Using Impala to query Kudu tables

If you want to use Impala to query Kudu tables, you have to create a mapping between the Impala and Kudu tables.

Neither Kudu nor Impala need special configuration in order for you to use the Impala Shell or the Impala API to insert, update, delete, or query Kudu data using Impala. However, you do need to create a mapping between the Impala and Kudu tables. Kudu provides the Impala query to map to an existing Kudu table in the web UI.

  • Make sure you are using the impala-shell binary provided by the default CDP Impala binary. The following example shows how you can verify this using the alternatives command on a RHEL 6 host. Do not copy and paste the alternatives --set command directly, because the file names are likely to differ.
    $ sudo alternatives --display impala-shell
    impala-shell - status is auto.
     link currently points to /opt/cloudera/parcels/<current_CDP_parcel>/bin/impala-shell
    /opt/cloudera/parcels/<current_CDP_parcel>/bin/impala-shell - priority 10
    Current `best' version is opt/cloudera/parcels/<current_CDP_parcel>/bin/impala-shell
  • Although not necessary, it is recommended that you configure Impala with the locations of the Kudu Masters using the --kudu_master_hosts=<master1>[:port] flag. If this flag is not set, you will need to manually provide this configuration each time you create a table by specifying the kudu.master_addresses property inside a TBLPROPERTIES clause. If you are using Cloudera Manager, no such configuration is needed. The Impala service will automatically recognize the Kudu Master hosts. However, if your Impala queries don't work as expected, use the following steps to make sure that the Impala service is set to be dependent on Kudu:
    1. Go to the Impala service.

| Data |
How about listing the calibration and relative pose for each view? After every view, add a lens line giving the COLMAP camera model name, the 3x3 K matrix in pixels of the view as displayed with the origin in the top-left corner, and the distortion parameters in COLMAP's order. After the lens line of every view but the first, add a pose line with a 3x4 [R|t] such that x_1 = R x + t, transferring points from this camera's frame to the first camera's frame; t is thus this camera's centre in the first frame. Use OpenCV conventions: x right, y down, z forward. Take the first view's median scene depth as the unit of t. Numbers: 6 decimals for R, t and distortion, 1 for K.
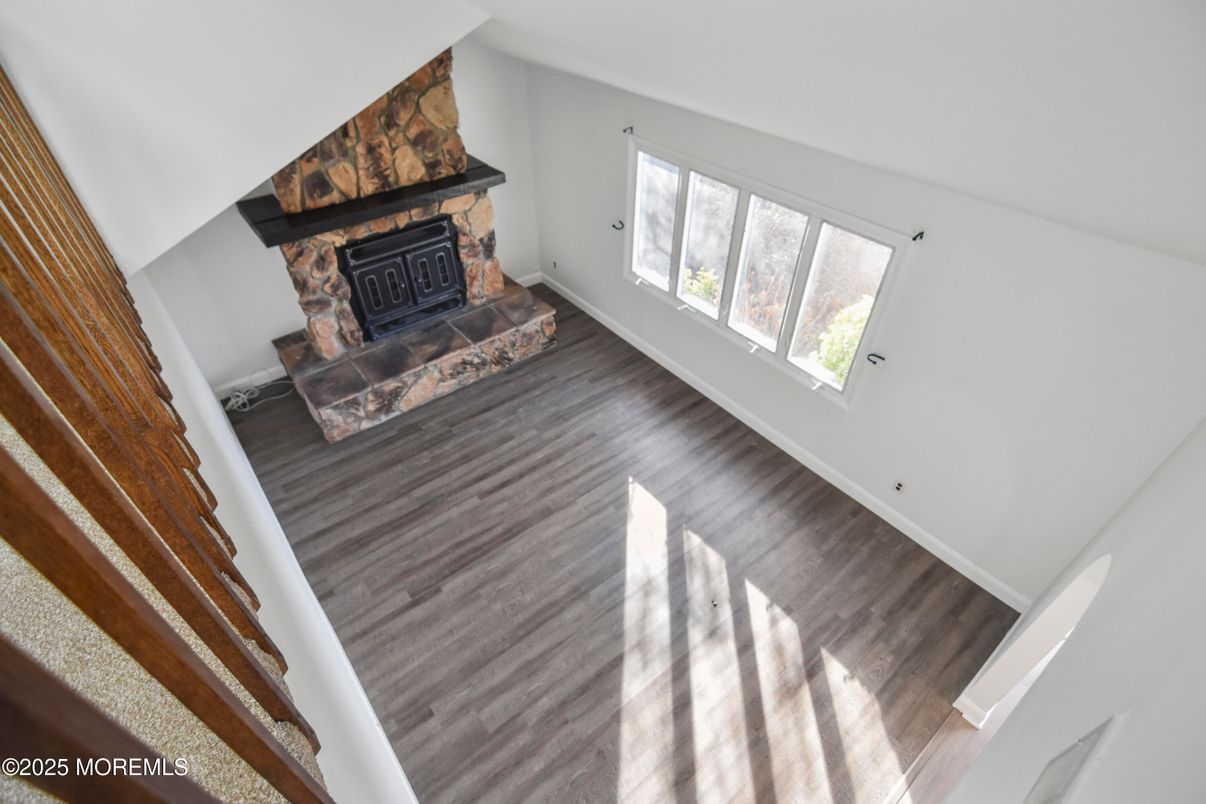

| What this exercise asks |
- a) According to the Impala and Kudu guide, where does Kudu provide the Impala query for mapping to an existing Kudu table?
- b) Go on with the Impala and Kudu guide, starting right after its last shown step, "Go to the Impala service."
The material placed after the Impala and Kudu guide stands apart from that guide.

| Answers to the problems |
- a) In the web UI.

- b)
    2. Click the Configuration tab and search for kudu.
    3. Make sure that the Kudu Service property is set to the right Kudu service.
    4. Click Save Changes.

    Before you carry out any of the operations listed within this section, make sure that this configuration has been set.

  • Start Impala Shell using the impala-shell command. By default, impala-shell attempts to connect to the Impala daemon on localhost on port 21000. To connect to a different host, use the -i <host:port> option.

    To automatically connect to a specific Impala database, use the -d <database> option. For instance, if all your Kudu tables are in Impala in the database impala_kudu, use -d impala_kudu to use this database.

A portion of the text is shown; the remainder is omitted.